* Stored items from a collection *

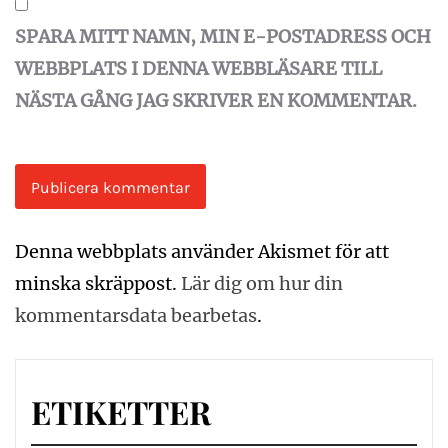
SPARA MITT NAMN, MIN E-POSTADRESS OCH
WEBBPLATS I DENNA WEBBLÄSARE TILL
NÄSTA GÅNG JAG SKRIVER EN KOMMENTAR.
Denna webbplats använder Akismet för att
minska skräppost.
Lär dig om hur din
kommentarsdata bearbetas
.
ETIKETTER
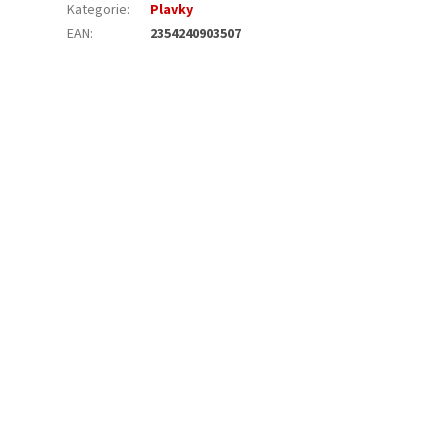
Kategorie
:
Plavky
EAN
:
2354240903507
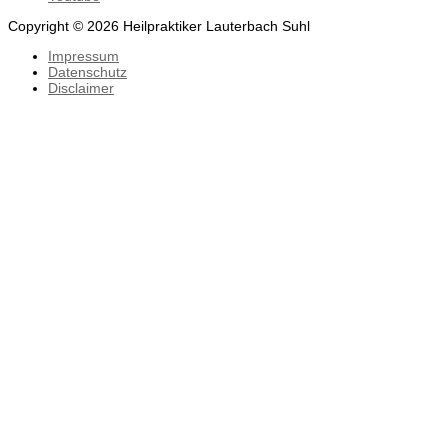
Copyright © 2026 Heilpraktiker Lauterbach Suhl
Impressum
Datenschutz
Disclaimer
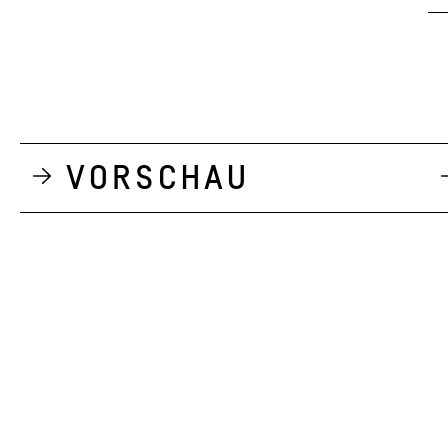
Vorschau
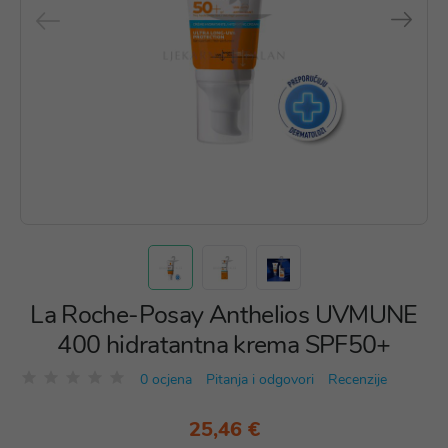
La Roche-Posay Anthelios UVMUNE
400 hidratantna krema SPF50+
0 ocjena
Pitanja i odgovori
Recenzije
25,46 €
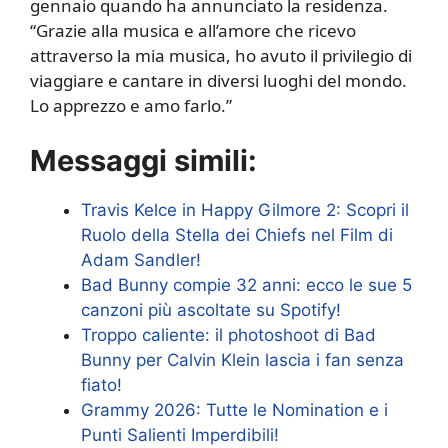
gennaio quando ha annunciato la residenza.
“Grazie alla musica e all’amore che ricevo
attraverso la mia musica, ho avuto il privilegio di
viaggiare e cantare in diversi luoghi del mondo.
Lo apprezzo e amo farlo.”
Messaggi simili:
Travis Kelce in Happy Gilmore 2: Scopri il
Ruolo della Stella dei Chiefs nel Film di
Adam Sandler!
Bad Bunny compie 32 anni: ecco le sue 5
canzoni più ascoltate su Spotify!
Troppo caliente: il photoshoot di Bad
Bunny per Calvin Klein lascia i fan senza
fiato!
Grammy 2026: Tutte le Nomination e i
Punti Salienti Imperdibili!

* Your assignment *
Write out all the text lines of the data above again, changing every "musica" to "arte" and altering nothing else. Leave out the pictures.

* Response to the exercise *
SPARA MITT NAMN, MIN E-POSTADRESS OCH
WEBBPLATS I DENNA WEBBLÄSARE TILL
NÄSTA GÅNG JAG SKRIVER EN KOMMENTAR.
Denna webbplats använder Akismet för att
minska skräppost.
Lär dig om hur din
kommentarsdata bearbetas
.
ETIKETTER
Kategorie
:
Plavky
EAN
:
2354240903507
Copyright © 2026 Heilpraktiker Lauterbach Suhl
Impressum
Datenschutz
Disclaimer
Vorschau
La Roche-Posay Anthelios UVMUNE
400 hidratantna krema SPF50+
0 ocjena
Pitanja i odgovori
Recenzije
25,46 €
gennaio quando ha annunciato la residenza.
“Grazie alla arte e all’amore che ricevo
attraverso la mia arte, ho avuto il privilegio di
viaggiare e cantare in diversi luoghi del mondo.
Lo apprezzo e amo farlo.”
Messaggi simili:
Travis Kelce in Happy Gilmore 2: Scopri il
Ruolo della Stella dei Chiefs nel Film di
Adam Sandler!
Bad Bunny compie 32 anni: ecco le sue 5
canzoni più ascoltate su Spotify!
Troppo caliente: il photoshoot di Bad
Bunny per Calvin Klein lascia i fan senza
fiato!
Grammy 2026: Tutte le Nomination e i
Punti Salienti Imperdibili!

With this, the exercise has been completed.